Le quotidien allemand Die Welt se fait l'écho du projet d'un groupe de députés sociaux-démocrates du SPD dont l'objectif serait de créer une armée européenne. Ces parlementaires souhaiteraient que cette «28e armée de l'UE» soit directement subordonnée à la Commission européenne, sous la direction d'un nouveau «Commissaire européen à la Défense».
Il s'agit pour les parlementaires du SPD d'un «coup de pouce révolutionnaire» à la lente et difficile intégration militaire de l'Europe. Selon Fritz Felgentreu, l'un des porte-parole du groupe SPD, l'objectif est «d'améliorer la capacité de l'UE à agir indépendamment des questions fastidieuses de souveraineté». «En plus de la capacité déjà existante de faire appliquer la politique commerciale et de la plus grande unité diplomatique souhaitée, la 28e armée peut renforcer durablement le pilier militaire de la coopération européenne» explique-t-il au Welt.
Une «28e armée» supranationale
Selon ce projet, cette nouvelle armée supranationale (si elle voyait le jour) comporterait initialement 1 500 soldats, pour atteindre 8 000 hommes à moyen terme. Ceux-ci seraient recrutés parmi des soldats professionnels qui servent déjà dans les armées de l'UE et pourraient postuler individuellement pour l'intégrer. Au sein de la «28e armée», ces soldats ne seraient plus subordonnés à leurs structures de commandement nationales, mais à un «chef de la défense» de l'Union européenne.
Le contrôle politique de cette nouvelle armée distincte des armées nationales serait assuré par Parlement européen, via une nouvelle commission de défense. Les députés entérineraient ensuite les opérations à la majorité simple sur demande de la Commission.
Vers un retour du projet de CED de 1954 ?
Pour l'heure, le seul embryon d'armée européenne comparable à la proposition du SDP sont les Groupements tactiques de l’Union européenne (GTUE), des groupes inter-armées capable de mener des interventions militaires dans le cadre de la politique de sécurité et de défense commune de l’UE. Une initiative lancée en 1999 mais qui n'est pas une franche réussite, la Commission européenne ayant actuellement des difficultés à trouver des contributeurs de troupes pour les GTUE de la première moitié de 2021.
Un projet qui n'est pas sans rappeler le projet de Communauté européenne de défense (CED) rejeté par la France en 1954. La CED devait alors créer une armée européenne avec un commandement supranational qui aurait été rattaché à l'OTAN. Gaullistes et communistes à l'Assemblée nationale avaient alors fait échouer le projet en s'y opposant.

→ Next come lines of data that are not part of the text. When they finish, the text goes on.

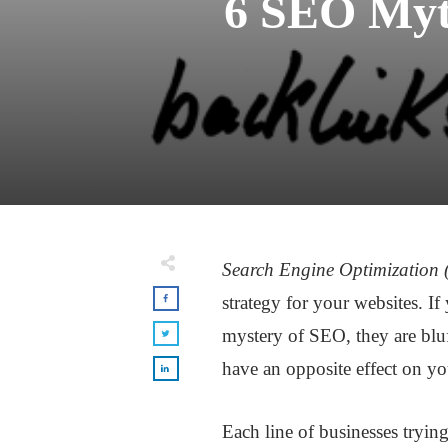
6 SEO Myth
Search Engine Optimization
strategy for your websites. If
mystery of SEO, they are blu
have an opposite effect on yo
Each line of businesses tryi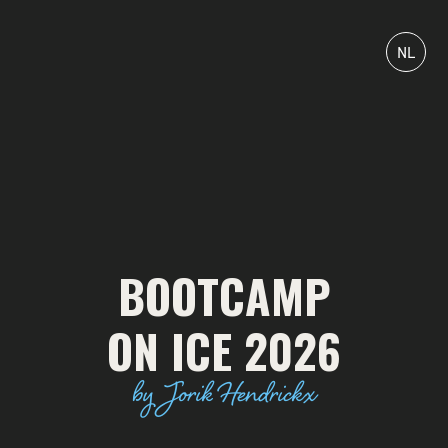
NL
BOOTCAMP
ON ICE 2026
by Jorik Hendrickx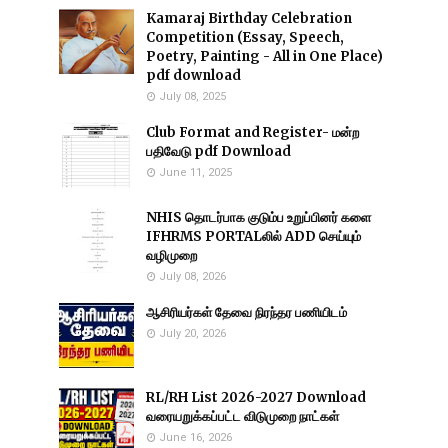
Kamaraj Birthday Celebration
Competition (Essay, Speech,
Poetry, Painting - All in One Place)
pdf download
July 08, 2025
Club Format and Register- மன்ற
பதிவேடு pdf Download
June 11, 2025
NHIS தொடர்பாக குடும்ப உறுப்பினர் களை
IFHRMS PORTALலில் ADD செய்யும்
வழிமுறை
July 08, 2026
ஆசிரியர்கள் தேவை நிரந்தர பணியிடம்
July 20, 2026
RL/RH List 2026-2027 Download
வரையறுக்கப்பட்ட விடுமுறை நாட்கள்
June 16, 2026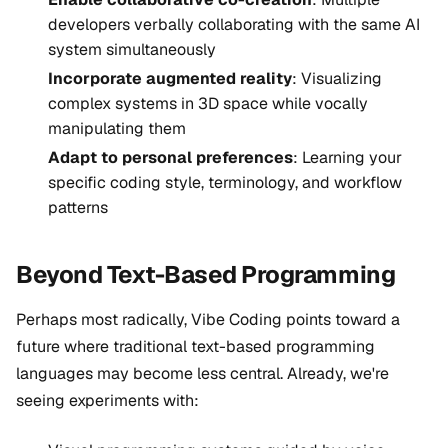
developers verbally collaborating with the same AI
system simultaneously
Incorporate augmented reality
: Visualizing
complex systems in 3D space while vocally
manipulating them
Adapt to personal preferences
: Learning your
specific coding style, terminology, and workflow
patterns
Beyond Text-Based Programming
Perhaps most radically, Vibe Coding points toward a
future where traditional text-based programming
languages may become less central. Already, we're
seeing experiments with: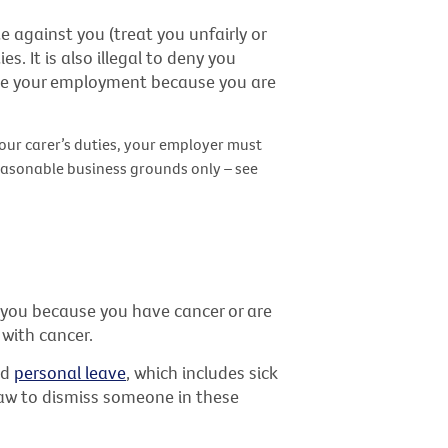
te against you (treat you unfairly or
s. It is also illegal to deny you
ate your employment because you are
our carer’s duties, your employer must
easonable business grounds only – see
s you because you have cancer or are
with cancer.
id
personal leave
, which includes sick
e law to dismiss someone in these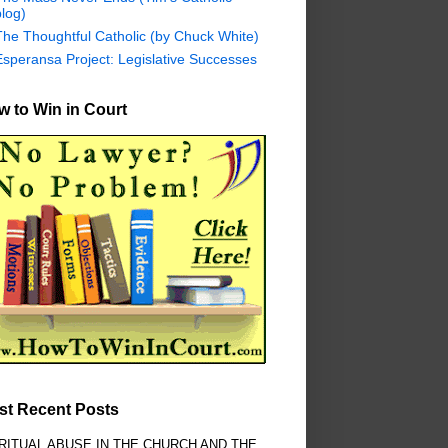
log)
The Thoughtful Catholic (by Chuck White)
Esperansa Project: Legislative Successes
 to Win in Court
st Recent Posts
RITUAL ABUSE IN THE CHURCH AND THE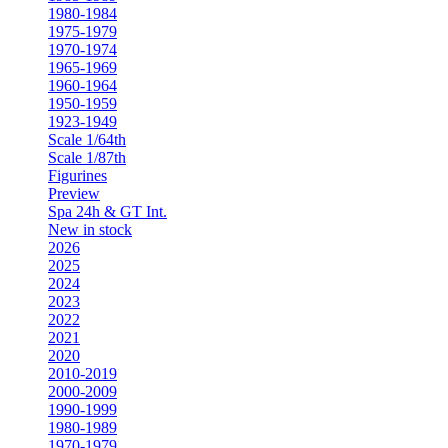
1980-1984
1975-1979
1970-1974
1965-1969
1960-1964
1950-1959
1923-1949
Scale 1/64th
Scale 1/87th
Figurines
Preview
Spa 24h & GT Int.
New in stock
2026
2025
2024
2023
2022
2021
2020
2010-2019
2000-2009
1990-1999
1980-1989
1970-1979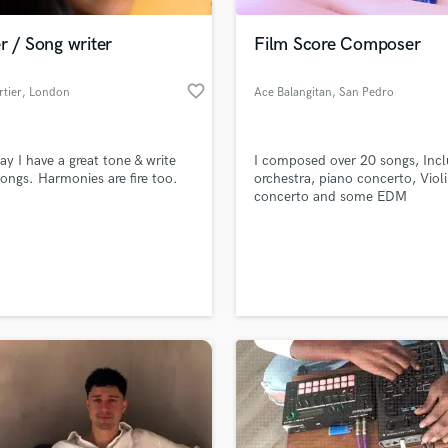
Podcast Editing & Mastering
r / Song writer
Film Score Composer
Pop Rock Arranger
Post Editing
favorite_border
rtier
, London
Ace Balangitan
, San Pedro
Post Mixing
Producers
Production Sound Mixer
ay I have a great tone & write
I composed over 20 songs, Incl
Programmed Drums
songs. Harmonies are fire too.
orchestra, piano concerto, Viol
R
concerto and some EDM
Rapper
Recording Studios
lass music and production talent
an we help you with?
Rehearsal Rooms
Remixing
fingertips
Restoration
S
 more about your project:
Saxophone
p? Check out our
Music production glossary.
Session Conversion
Session Dj
Singer Female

Cette velléité d'une plus forte coopération militaire européenne de la part de ces députés du SPD marque-t-elle une volonté d'indépendance stratégique vis-à-vis de l'Alliance atlantique ?, ou ces soldats sont-ils destinés à se ranger eux-aussi sous le drapeau de l'Otan ? Les positions actuelles du gouvernement allemand de coalition, pour qui l'UE doit rester sous la tutelle américaine, ne plaident pas en faveur de la première hypothèse. La ministre de la Défense Annegret Kramp-Karrenbauer avait ainsi déclaré le 2 novembre que «les illusions d’une autonomie stratégique européenne doivent cesser [car les] Européens ne seront pas capables de remplacer l’Amérique dans son rôle crucial de pourvoyeur de sécurité».